**EXCERPTED DATA**

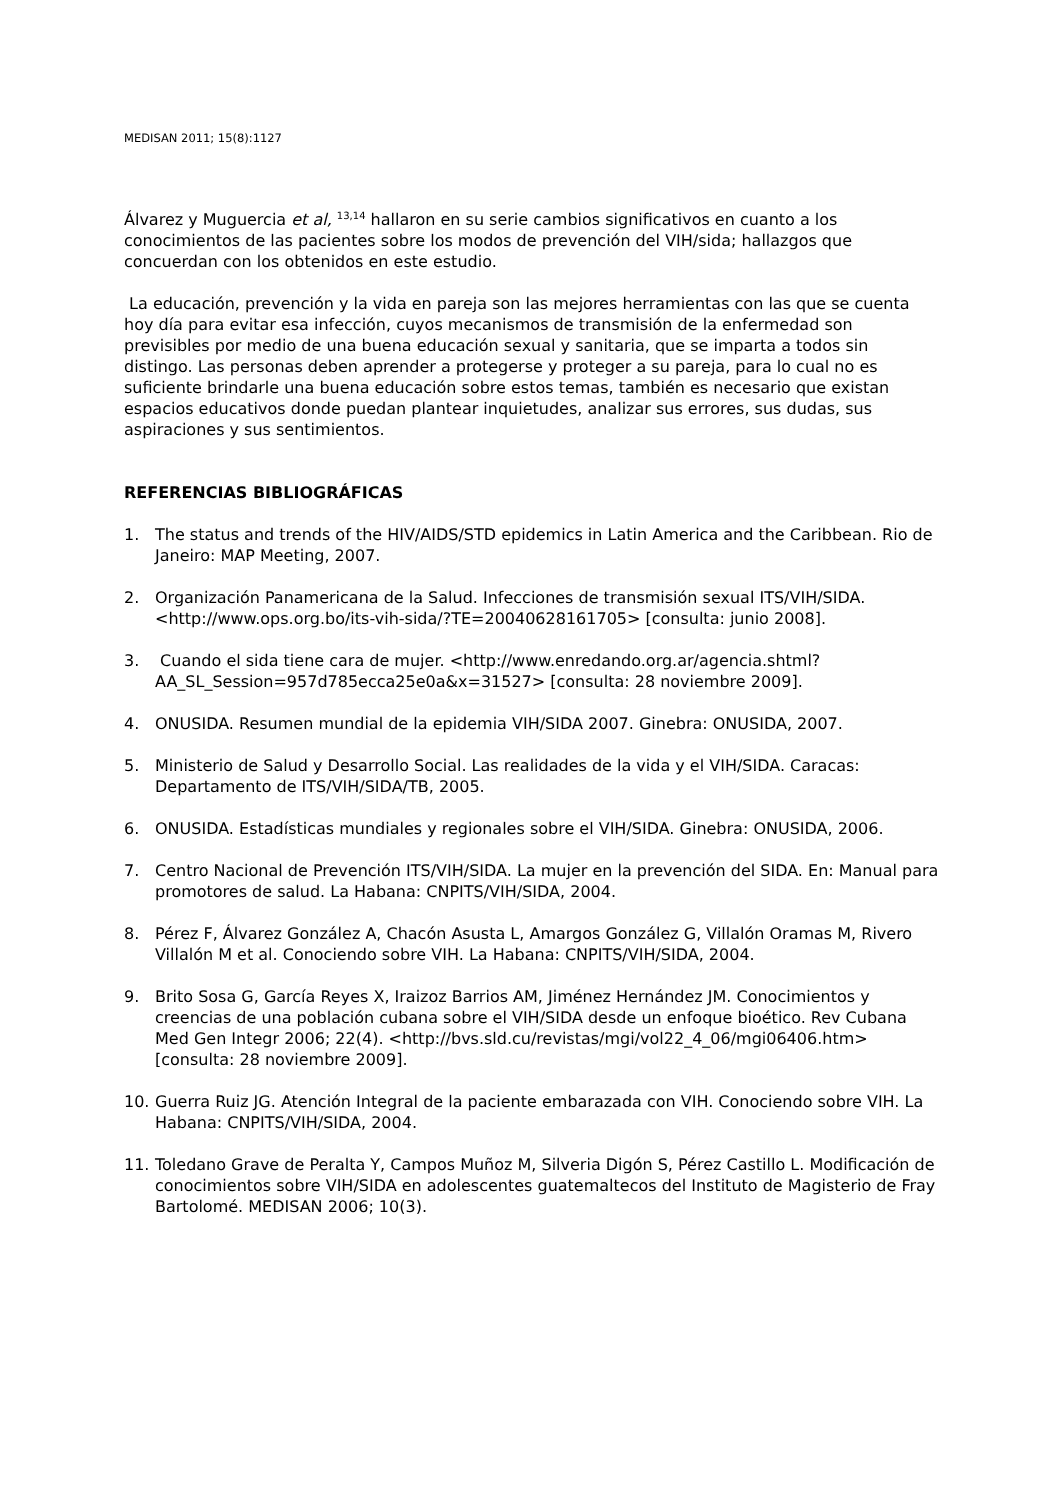MEDISAN 2011; 15(8):1127
Álvarez y Muguercia et al, <sup>13,14</sup> hallaron en su serie cambios significativos en cuanto a los conocimientos de las pacientes sobre los modos de prevención del VIH/sida; hallazgos que concuerdan con los obtenidos en este estudio.
La educación, prevención y la vida en pareja son las mejores herramientas con las que se cuenta hoy día para evitar esa infección, cuyos mecanismos de transmisión de la enfermedad son previsibles por medio de una buena educación sexual y sanitaria, que se imparta a todos sin distingo. Las personas deben aprender a protegerse y proteger a su pareja, para lo cual no es suficiente brindarle una buena educación sobre estos temas, también es necesario que existan espacios educativos donde puedan plantear inquietudes, analizar sus errores, sus dudas, sus aspiraciones y sus sentimientos.
REFERENCIAS BIBLIOGRÁFICAS
1. The status and trends of the HIV/AIDS/STD epidemics in Latin America and the Caribbean. Rio de Janeiro: MAP Meeting, 2007.
2. Organización Panamericana de la Salud. Infecciones de transmisión sexual ITS/VIH/SIDA. <http://www.ops.org.bo/its-vih-sida/?TE=20040628161705> [consulta: junio 2008].
3. Cuando el sida tiene cara de mujer. <http://www.enredando.org.ar/agencia.shtml?AA_SL_Session=957d785ecca25e0a&x=31527> [consulta: 28 noviembre 2009].
4. ONUSIDA. Resumen mundial de la epidemia VIH/SIDA 2007. Ginebra: ONUSIDA, 2007.
5. Ministerio de Salud y Desarrollo Social. Las realidades de la vida y el VIH/SIDA. Caracas: Departamento de ITS/VIH/SIDA/TB, 2005.
6. ONUSIDA. Estadísticas mundiales y regionales sobre el VIH/SIDA. Ginebra: ONUSIDA, 2006.
7. Centro Nacional de Prevención ITS/VIH/SIDA. La mujer en la prevención del SIDA. En: Manual para promotores de salud. La Habana: CNPITS/VIH/SIDA, 2004.
8. Pérez F, Álvarez González A, Chacón Asusta L, Amargos González G, Villalón Oramas M, Rivero Villalón M et al. Conociendo sobre VIH. La Habana: CNPITS/VIH/SIDA, 2004.
9. Brito Sosa G, García Reyes X, Iraizoz Barrios AM, Jiménez Hernández JM. Conocimientos y creencias de una población cubana sobre el VIH/SIDA desde un enfoque bioético. Rev Cubana Med Gen Integr 2006; 22(4). <http://bvs.sld.cu/revistas/mgi/vol22_4_06/mgi06406.htm> [consulta: 28 noviembre 2009].
10. Guerra Ruiz JG. Atención Integral de la paciente embarazada con VIH. Conociendo sobre VIH. La Habana: CNPITS/VIH/SIDA, 2004.
11. Toledano Grave de Peralta Y, Campos Muñoz M, Silveria Digón S, Pérez Castillo L. Modificación de conocimientos sobre VIH/SIDA en adolescentes guatemaltecos del Instituto de Magisterio de Fray Bartolomé. MEDISAN 2006; 10(3).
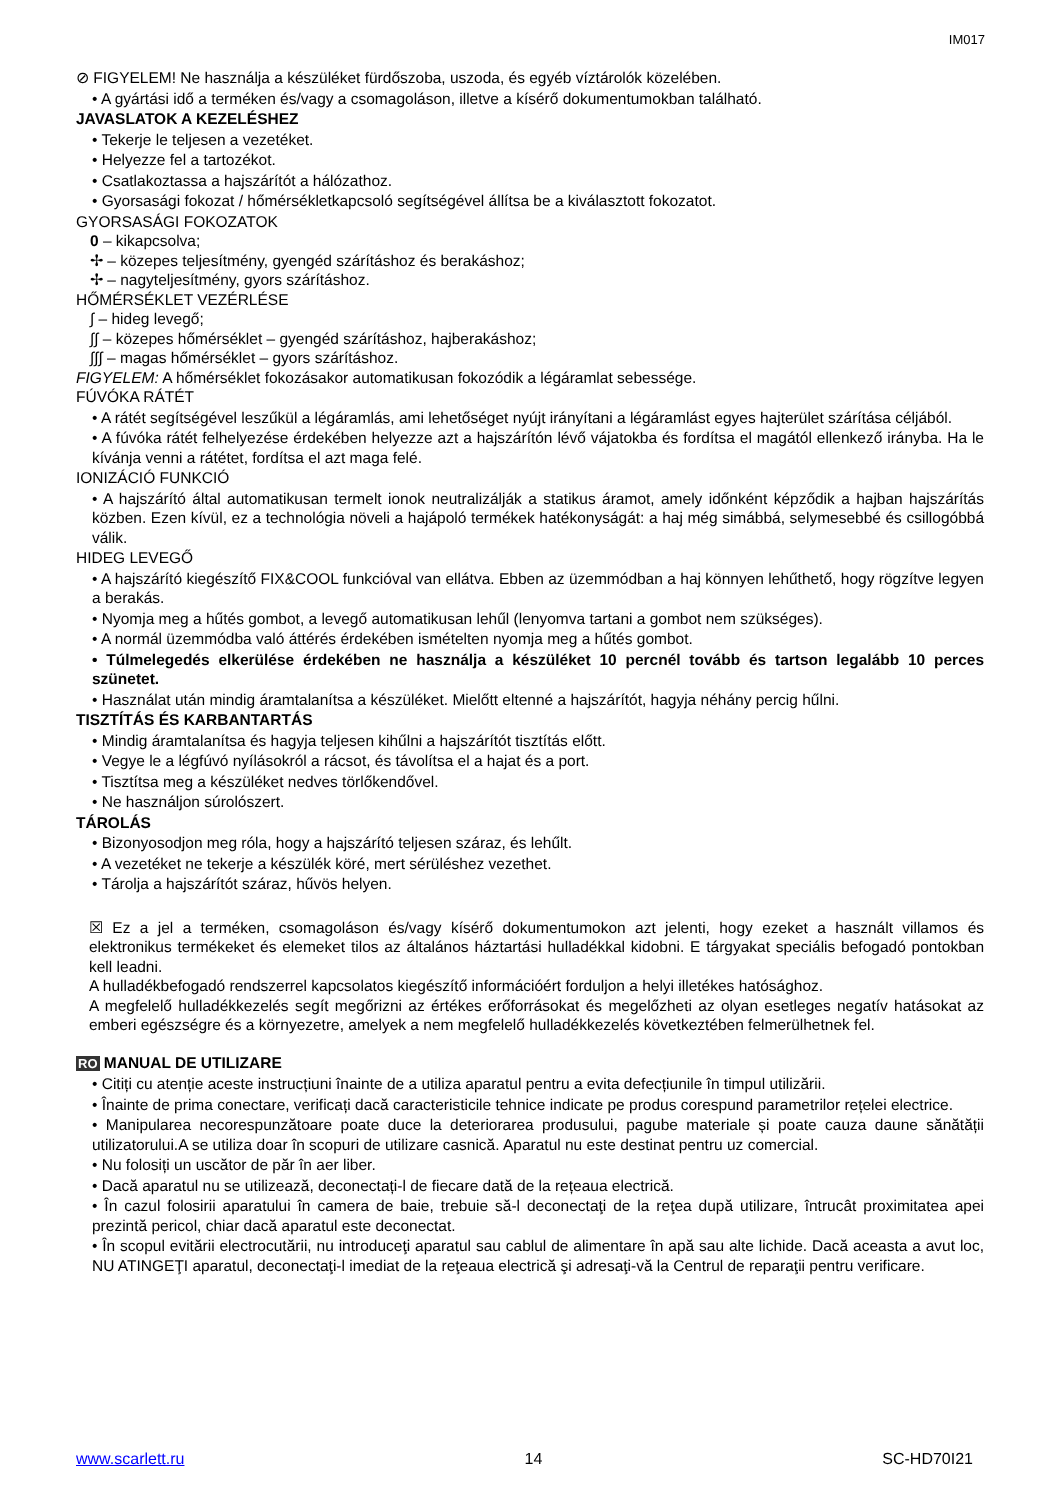IM017
⊘ FIGYELEM! Ne használja a készüléket fürdőszoba, uszoda, és egyéb víztárolók közelében.
• A gyártási idő a terméken és/vagy a csomagoláson, illetve a kísérő dokumentumokban található.
JAVASLATOK A KEZELÉSHEZ
• Tekerje le teljesen a vezetéket.
• Helyezze fel a tartozékot.
• Csatlakoztassa a hajszárítót a hálózathoz.
• Gyorsasági fokozat / hőmérsékletkapcsoló segítségével állítsa be a kiválasztott fokozatot.
GYORSASÁGI FOKOZATOK
0 – kikapcsolva;
✢ – közepes teljesítmény, gyengéd szárításhoz és berakáshoz;
✢ – nagyteljesítmény, gyors szárításhoz.
HŐMÉRSÉKLET VEZÉRLÉSE
∫ – hideg levegő;
∫∫ – közepes hőmérséklet – gyengéd szárításhoz, hajberakáshoz;
∫∫∫ – magas hőmérséklet – gyors szárításhoz.
FIGYELEM: A hőmérséklet fokozásakor automatikusan fokozódik a légáramlat sebessége.
FÚVÓKA RÁTÉT
• A rátét segítségével leszűkül a légáramlás, ami lehetőséget nyújt irányítani a légáramlást egyes hajterület szárítása céljából.
• A fúvóka rátét felhelyezése érdekében helyezze azt a hajszárítón lévő vájatokba és fordítsa el magától ellenkező irányba. Ha le kívánja venni a rátétet, fordítsa el azt maga felé.
IONIZÁCIÓ FUNKCIÓ
• A hajszárító által automatikusan termelt ionok neutralizálják a statikus áramot, amely időnként képződik a hajban hajszárítás közben. Ezen kívül, ez a technológia növeli a hajápoló termékek hatékonyságát: a haj még simábbá, selymesebbé és csillogóbbá válik.
HIDEG LEVEGŐ
• A hajszárító kiegészítő FIX&COOL funkcióval van ellátva. Ebben az üzemmódban a haj könnyen lehűthető, hogy rögzítve legyen a berakás.
• Nyomja meg a hűtés gombot, a levegő automatikusan lehűl (lenyomva tartani a gombot nem szükséges).
• A normál üzemmódba való áttérés érdekében ismételten nyomja meg a hűtés gombot.
• Túlmelegedés elkerülése érdekében ne használja a készüléket 10 percnél tovább és tartson legalább 10 perces szünetet.
• Használat után mindig áramtalanítsa a készüléket. Mielőtt eltenné a hajszárítót, hagyja néhány percig hűlni.
TISZTÍTÁS ÉS KARBANTARTÁS
• Mindig áramtalanítsa és hagyja teljesen kihűlni a hajszárítót tisztítás előtt.
• Vegye le a légfúvó nyílásokról a rácsot, és távolítsa el a hajat és a port.
• Tisztítsa meg a készüléket nedves törlőkendővel.
• Ne használjon súrolószert.
TÁROLÁS
• Bizonyosodjon meg róla, hogy a hajszárító teljesen száraz, és lehűlt.
• A vezetéket ne tekerje a készülék köré, mert sérüléshez vezethet.
• Tárolja a hajszárítót száraz, hűvös helyen.
☒ Ez a jel a terméken, csomagoláson és/vagy kísérő dokumentumokon azt jelenti, hogy ezeket a használt villamos és elektronikus termékeket és elemeket tilos az általános háztartási hulladékkal kidobni. E tárgyakat speciális befogadó pontokban kell leadni.
A hulladékbefogadó rendszerrel kapcsolatos kiegészítő információért forduljon a helyi illetékes hatósághoz.
A megfelelő hulladékkezelés segít megőrizni az értékes erőforrásokat és megelőzheti az olyan esetleges negatív hatásokat az emberi egészségre és a környezetre, amelyek a nem megfelelő hulladékkezelés következtében felmerülhetnek fel.
RO MANUAL DE UTILIZARE
• Citiți cu atenție aceste instrucțiuni înainte de a utiliza aparatul pentru a evita defecțiunile în timpul utilizării.
• Înainte de prima conectare, verificați dacă caracteristicile tehnice indicate pe produs corespund parametrilor rețelei electrice.
• Manipularea necorespunzătoare poate duce la deteriorarea produsului, pagube materiale și poate cauza daune sănătății utilizatorului.A se utiliza doar în scopuri de utilizare casnică. Aparatul nu este destinat pentru uz comercial.
• Nu folosiți un uscător de păr în aer liber.
• Dacă aparatul nu se utilizează, deconectați-l de fiecare dată de la rețeaua electrică.
• În cazul folosirii aparatului în camera de baie, trebuie să-l deconectaţi de la reţea după utilizare, întrucât proximitatea apei prezintă pericol, chiar dacă aparatul este deconectat.
• În scopul evitării electrocutării, nu introduceţi aparatul sau cablul de alimentare în apă sau alte lichide. Dacă aceasta a avut loc, NU ATINGEŢI aparatul, deconectaţi-l imediat de la reţeaua electrică şi adresaţi-vă la Centrul de reparaţii pentru verificare.
www.scarlett.ru 14 SC-HD70I21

**WHAT IS REQUIRED**
Write out all the entries word for word, but drop the pictures.

**ANSWER BOX**
MEDISAN 2011; 15(8):1127
Álvarez y Muguercia et al, <sup>13,14</sup> hallaron en su serie cambios significativos en cuanto a los conocimientos de las pacientes sobre los modos de prevención del VIH/sida; hallazgos que concuerdan con los obtenidos en este estudio.
La educación, prevención y la vida en pareja son las mejores herramientas con las que se cuenta hoy día para evitar esa infección, cuyos mecanismos de transmisión de la enfermedad son previsibles por medio de una buena educación sexual y sanitaria, que se imparta a todos sin distingo. Las personas deben aprender a protegerse y proteger a su pareja, para lo cual no es suficiente brindarle una buena educación sobre estos temas, también es necesario que existan espacios educativos donde puedan plantear inquietudes, analizar sus errores, sus dudas, sus aspiraciones y sus sentimientos.
REFERENCIAS BIBLIOGRÁFICAS
1. The status and trends of the HIV/AIDS/STD epidemics in Latin America and the Caribbean. Rio de Janeiro: MAP Meeting, 2007.
2. Organización Panamericana de la Salud. Infecciones de transmisión sexual ITS/VIH/SIDA. <http://www.ops.org.bo/its-vih-sida/?TE=20040628161705> [consulta: junio 2008].
3. Cuando el sida tiene cara de mujer. <http://www.enredando.org.ar/agencia.shtml?AA_SL_Session=957d785ecca25e0a&x=31527> [consulta: 28 noviembre 2009].
4. ONUSIDA. Resumen mundial de la epidemia VIH/SIDA 2007. Ginebra: ONUSIDA, 2007.
5. Ministerio de Salud y Desarrollo Social. Las realidades de la vida y el VIH/SIDA. Caracas: Departamento de ITS/VIH/SIDA/TB, 2005.
6. ONUSIDA. Estadísticas mundiales y regionales sobre el VIH/SIDA. Ginebra: ONUSIDA, 2006.
7. Centro Nacional de Prevención ITS/VIH/SIDA. La mujer en la prevención del SIDA. En: Manual para promotores de salud. La Habana: CNPITS/VIH/SIDA, 2004.
8. Pérez F, Álvarez González A, Chacón Asusta L, Amargos González G, Villalón Oramas M, Rivero Villalón M et al. Conociendo sobre VIH. La Habana: CNPITS/VIH/SIDA, 2004.
9. Brito Sosa G, García Reyes X, Iraizoz Barrios AM, Jiménez Hernández JM. Conocimientos y creencias de una población cubana sobre el VIH/SIDA desde un enfoque bioético. Rev Cubana Med Gen Integr 2006; 22(4). <http://bvs.sld.cu/revistas/mgi/vol22_4_06/mgi06406.htm> [consulta: 28 noviembre 2009].
10. Guerra Ruiz JG. Atención Integral de la paciente embarazada con VIH. Conociendo sobre VIH. La Habana: CNPITS/VIH/SIDA, 2004.
11. Toledano Grave de Peralta Y, Campos Muñoz M, Silveria Digón S, Pérez Castillo L. Modificación de conocimientos sobre VIH/SIDA en adolescentes guatemaltecos del Instituto de Magisterio de Fray Bartolomé. MEDISAN 2006; 10(3).
IM017
⊘ FIGYELEM! Ne használja a készüléket fürdőszoba, uszoda, és egyéb víztárolók közelében.
• A gyártási idő a terméken és/vagy a csomagoláson, illetve a kísérő dokumentumokban található.
JAVASLATOK A KEZELÉSHEZ
• Tekerje le teljesen a vezetéket.
• Helyezze fel a tartozékot.
• Csatlakoztassa a hajszárítót a hálózathoz.
• Gyorsasági fokozat / hőmérsékletkapcsoló segítségével állítsa be a kiválasztott fokozatot.
GYORSASÁGI FOKOZATOK
0 – kikapcsolva;
✢ – közepes teljesítmény, gyengéd szárításhoz és berakáshoz;
✢ – nagyteljesítmény, gyors szárításhoz.
HŐMÉRSÉKLET VEZÉRLÉSE
∫ – hideg levegő;
∫∫ – közepes hőmérséklet – gyengéd szárításhoz, hajberakáshoz;
∫∫∫ – magas hőmérséklet – gyors szárításhoz.
FIGYELEM: A hőmérséklet fokozásakor automatikusan fokozódik a légáramlat sebessége.
FÚVÓKA RÁTÉT
• A rátét segítségével leszűkül a légáramlás, ami lehetőséget nyújt irányítani a légáramlást egyes hajterület szárítása céljából.
• A fúvóka rátét felhelyezése érdekében helyezze azt a hajszárítón lévő vájatokba és fordítsa el magától ellenkező irányba. Ha le kívánja venni a rátétet, fordítsa el azt maga felé.
IONIZÁCIÓ FUNKCIÓ
• A hajszárító által automatikusan termelt ionok neutralizálják a statikus áramot, amely időnként képződik a hajban hajszárítás közben. Ezen kívül, ez a technológia növeli a hajápoló termékek hatékonyságát: a haj még simábbá, selymesebbé és csillogóbbá válik.
HIDEG LEVEGŐ
• A hajszárító kiegészítő FIX&COOL funkcióval van ellátva. Ebben az üzemmódban a haj könnyen lehűthető, hogy rögzítve legyen a berakás.
• Nyomja meg a hűtés gombot, a levegő automatikusan lehűl (lenyomva tartani a gombot nem szükséges).
• A normál üzemmódba való áttérés érdekében ismételten nyomja meg a hűtés gombot.
• Túlmelegedés elkerülése érdekében ne használja a készüléket 10 percnél tovább és tartson legalább 10 perces szünetet.
• Használat után mindig áramtalanítsa a készüléket. Mielőtt eltenné a hajszárítót, hagyja néhány percig hűlni.
TISZTÍTÁS ÉS KARBANTARTÁS
• Mindig áramtalanítsa és hagyja teljesen kihűlni a hajszárítót tisztítás előtt.
• Vegye le a légfúvó nyílásokról a rácsot, és távolítsa el a hajat és a port.
• Tisztítsa meg a készüléket nedves törlőkendővel.
• Ne használjon súrolószert.
TÁROLÁS
• Bizonyosodjon meg róla, hogy a hajszárító teljesen száraz, és lehűlt.
• A vezetéket ne tekerje a készülék köré, mert sérüléshez vezethet.
• Tárolja a hajszárítót száraz, hűvös helyen.
☒ Ez a jel a terméken, csomagoláson és/vagy kísérő dokumentumokon azt jelenti, hogy ezeket a használt villamos és elektronikus termékeket és elemeket tilos az általános háztartási hulladékkal kidobni. E tárgyakat speciális befogadó pontokban kell leadni.
A hulladékbefogadó rendszerrel kapcsolatos kiegészítő információért forduljon a helyi illetékes hatósághoz.
A megfelelő hulladékkezelés segít megőrizni az értékes erőforrásokat és megelőzheti az olyan esetleges negatív hatásokat az emberi egészségre és a környezetre, amelyek a nem megfelelő hulladékkezelés következtében felmerülhetnek fel.
RO MANUAL DE UTILIZARE
• Citiți cu atenție aceste instrucțiuni înainte de a utiliza aparatul pentru a evita defecțiunile în timpul utilizării.
• Înainte de prima conectare, verificați dacă caracteristicile tehnice indicate pe produs corespund parametrilor rețelei electrice.
• Manipularea necorespunzătoare poate duce la deteriorarea produsului, pagube materiale și poate cauza daune sănătății utilizatorului.A se utiliza doar în scopuri de utilizare casnică. Aparatul nu este destinat pentru uz comercial.
• Nu folosiți un uscător de păr în aer liber.
• Dacă aparatul nu se utilizează, deconectați-l de fiecare dată de la rețeaua electrică.
• În cazul folosirii aparatului în camera de baie, trebuie să-l deconectaţi de la reţea după utilizare, întrucât proximitatea apei prezintă pericol, chiar dacă aparatul este deconectat.
• În scopul evitării electrocutării, nu introduceţi aparatul sau cablul de alimentare în apă sau alte lichide. Dacă aceasta a avut loc, NU ATINGEŢI aparatul, deconectaţi-l imediat de la reţeaua electrică şi adresaţi-vă la Centrul de reparaţii pentru verificare.
www.scarlett.ru 14 SC-HD70I21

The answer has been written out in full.